Dans Retour aux Chagos !, un petit ouvrage écrit en collaboration avec Emmanuel Richon, publié en 2014 à Maurice, il raconte dans le détail ce qu’était la vie dans l’archipel avant la catastrophe de la déportation. Une vie heureuse, dans un environnement protégé, malgré l’éloignement et parfois le système injuste des exploitations de coprah.

A ceux qui doutent de la possibilité pour cette population et ses descendants de se réinstaller sur les îles, Mandarin oppose sa certitude. « Nous seuls, peuple chagossien, écrit-il, savons combien notre archipel recèle de richesses et de potentiel économique… Nous avons vécu plusieurs siècles en symbiose avec la nature de nos îles, nous en avons pris soin et avons su la préserver.
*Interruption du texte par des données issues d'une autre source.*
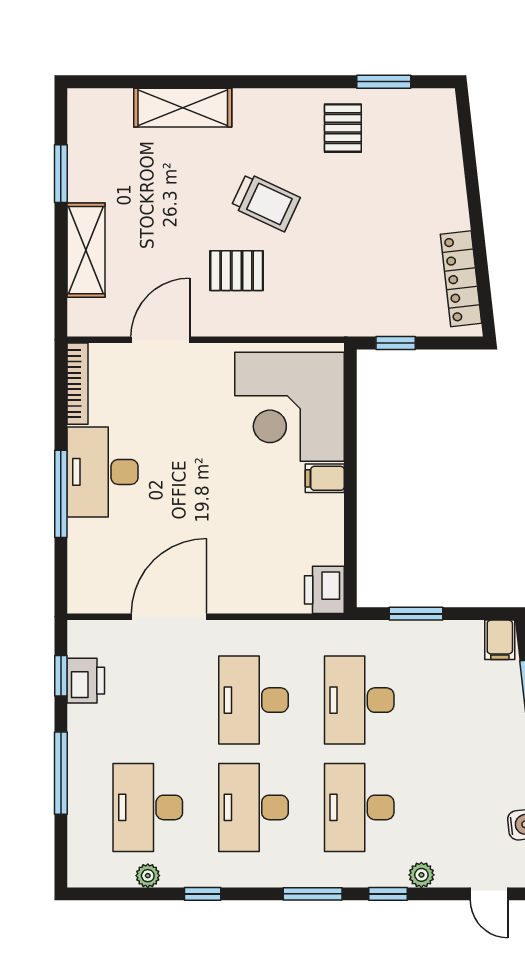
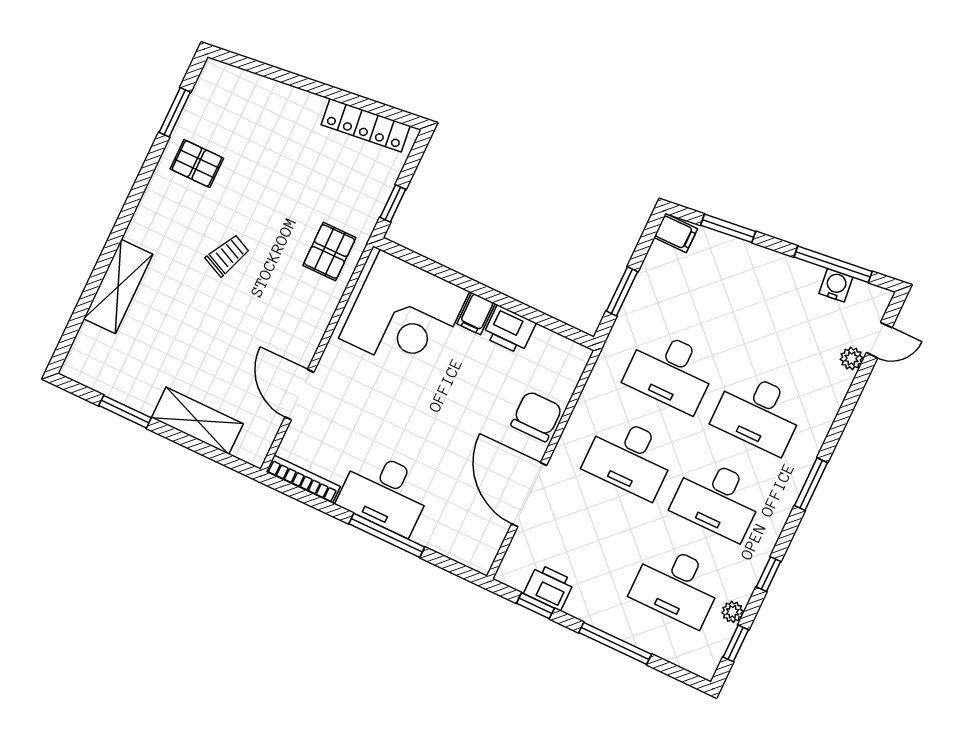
trolley: (266, 202) -> (228, 255), width x0.73, depth x0.72
pallet: (237, 271) -> (329, 252), moved
chair: (251, 587) -> (537, 416), added
printer: (324, 590) -> (509, 330), moved
plant: (421, 875) -> (852, 358), moved
window: (388, 894) -> (736, 643), moved

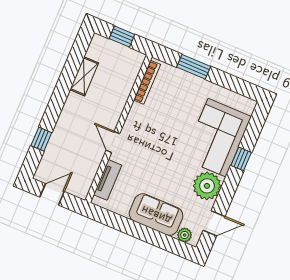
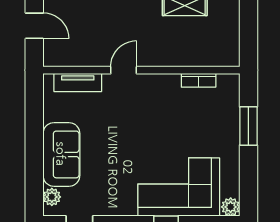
window: (122, 36) -> (248, 29), removed
bookcase: (147, 82) -> (199, 80), width x0.64
plant: (207, 186) -> (231, 207), moved, width x0.53, depth x0.53

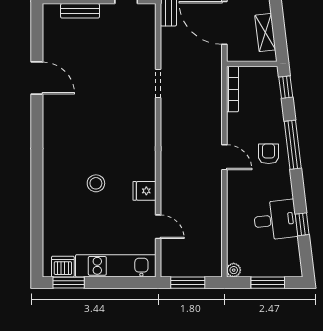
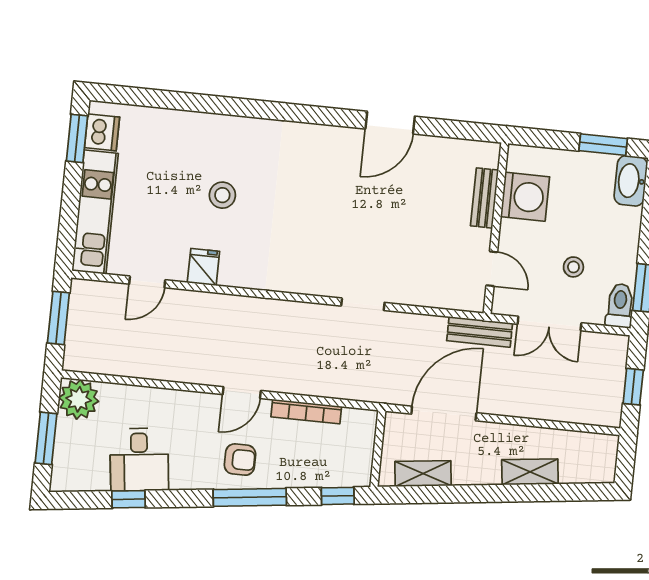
bookcase: (232, 89) -> (306, 412), moved
plant: (234, 270) -> (79, 399), width x1.88, depth x1.88

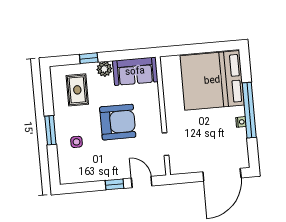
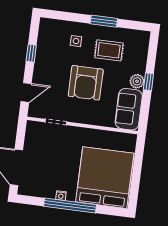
window: (89, 58) -> (148, 82), moved
rug: (77, 90) -> (109, 50), moved
window: (50, 130) -> (104, 21), moved
window: (115, 184) -> (31, 53), moved

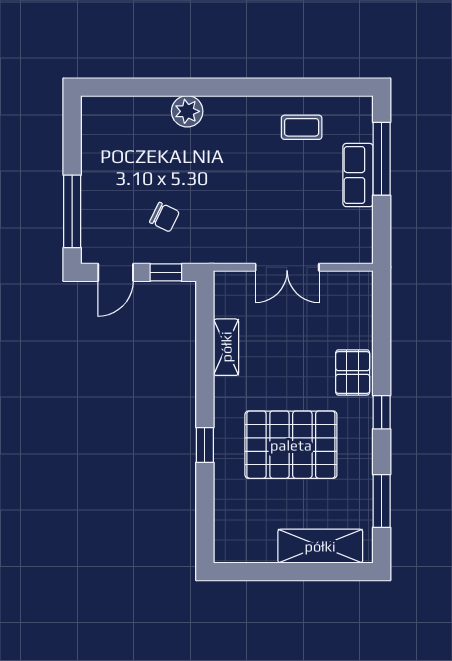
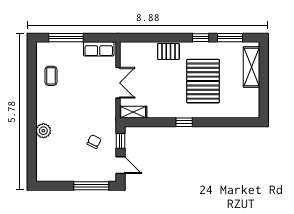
row of seats: (358, 175) -> (99, 49), moved
shelving: (226, 347) -> (133, 112), moved
window: (382, 412) -> (201, 38), moved
window: (205, 445) -> (184, 122), moved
En retour, nos îles nous ont nourris, protégés, et nous n’avons jamais manqué de rien… De mémoire d’homme, jamais il n’y eut là-bas la moindre famine. »

Le Royaume-Uni, le premier fautif dans le drame causé par l’excision des Chagos de l’ensemble mauricien, pratique la politique de l’usure, dans l’attente de la disparition inéluctable des Chagossiens nés dans l’archipel – sur plus d’un millier, il n’en reste aujourd’hui que quatre cents –, mais c’est compter sans la détermination du peuple tout entier.

Fragile espoir

« Dans leur idée, dit Mandarin, le temps s’écoulant, la mort des survivants de la déportation réglerait sans doute le problème à jamais… Mais cela sera sans compter avec les droits et les volontés des descendants qui reprendront sans cesse la flamme d’un combat légitime qui les placera toujours dans leur droit (…). Un peuple ne s’élimine pas sur une génération, un peuple dure dans le temps car il s’est façonné dans le temps. »
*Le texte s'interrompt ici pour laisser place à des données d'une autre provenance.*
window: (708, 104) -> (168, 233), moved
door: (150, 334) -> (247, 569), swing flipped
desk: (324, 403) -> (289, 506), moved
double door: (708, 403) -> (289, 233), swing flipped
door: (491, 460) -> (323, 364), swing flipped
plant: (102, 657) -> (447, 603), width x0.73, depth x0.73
Fernand Mandarin termine son plaidoyer par ces mots émouvants : « Pour ma part, ma valise a toujours été prête, depuis 1966, je ne suis que sur le départ. »

La mort l’a empêché de réaliser son espoir de retour, mais la lutte continue, avec Olivier Bancoult, porte-parole de son peuple devant l’ONU, avec le soutien de Maurice et de l’Union des Etats africains, avec Me La Sémillante, un avocat qui instruit la plainte des Chagossiens devant la justice britannique, avec Mme Suzelle Baptiste, qui représente aujourd’hui le Groupe réfugiés Chagos, avec tous les peuples frères déracinés, tous déterminés, tous en attente de justice.

La démarche entreprise par Maurice auprès de l’ONU ouvre un fragile espoir pour cette population malmenée par la nation militariste la plus puissante du monde – la nouvelle administration Trump sera-t-elle plus sensible que la précédente au malheur d’un peuple pacifique qui ne demande qu’à pouvoir retourner vivre dans sa terre natale ?

Si cela était, l’espoir du retour renaîtrait pour tous ceux qui ont été mis à la porte de leur propre pays, et aussi pour tous ceux qui continuent de croire, malgré l’amertume des temps, à la cause de la paix dans le monde.

Né à Nice en 1940, Jean-Marie Gustave Le Clézio est de nationalité française et mauricienne. Son oeuvre, traduite dans le monde entier, est traversée par une critique de la domination occidentale sur les peuples minoritaires (« Désert », « Le Chercheur d’or », « Onitsha » ou encore « Poisson d’or »), ouvrages parus aux éditions Gallimard.